In conclusion, we apply four aromaticity indices, including NICS, ACID-π, EDDB and HOMA methods, to evaluate (anti-)aromaticity of DHP systems for the S0 and T1/S1 states. All the four indices agree that DHP systems experience aromaticity reversal when excited to T1 state. More importantly, the MCSCF-GIAO method demonstrates that Baird's rule holds for both T1 and S1 states of such systems from a theoretical point of view. Furthermore, we find that t-Bu-DHP would undergo aro[1]matic reduction in S0 states when conjugated moieties like acetylenyl are introduced as its side-chain groups according to corresponding values. These findings may shed light on the design and development of materials concerning photochemical reactions. In addition, their radical character is also studied, and we discover that t-Bu-DHP is more likely to form radicaloids during excitation when an acetylenyl group is introduced.

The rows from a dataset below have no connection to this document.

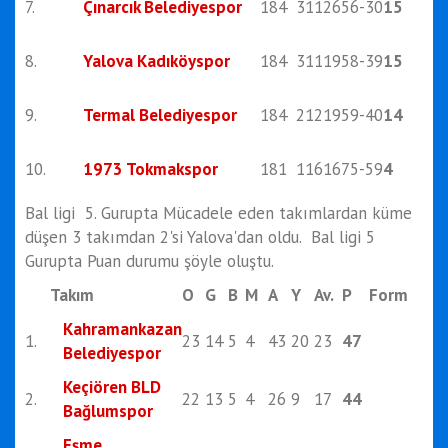
7.
Çınarcık Belediyespor
18
4
3
11
26
56
-30
15
8.
Yalova Kadıköyspor
18
4
3
11
19
58
-39
15
9.
Termal Belediyespor
18
4
2
12
19
59
-40
14
10.
1973 Tokmakspor
18
1
1
16
16
75
-59
4
Bal ligi 5. Gurupta Mücadele eden takımlardan küme
düşen 3 takımdan 2'si Yalova'dan oldu. Bal ligi 5
Gurupta Puan durumu şöyle oluştu.
Takım
O
G
B
M
A
Y
Av.
P
Form
Kahramankazan
1.
23
14
5
4
43
20
23
47
Belediyespor
Keçiören BLD
2.
22
13
5
4
26
9
17
44
Bağlumspor
Eşme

It should be noted that, however, quantitatively reliable NICS for excited-state acety-t-Bu-DHP is not guaranteed by the above computation, since MCSCF-GIAO can't afford the description of full valence π space in this system, which would be indispensable for excited states. When involving large active space, more accurate NICS calculation has to overcome the exponential growth of the FCI expansion. Therefore, DMRG's marriage to MCSCF-GIAO is supposed to be put on the agenda, and our laboratory is striving to be their matchmaker.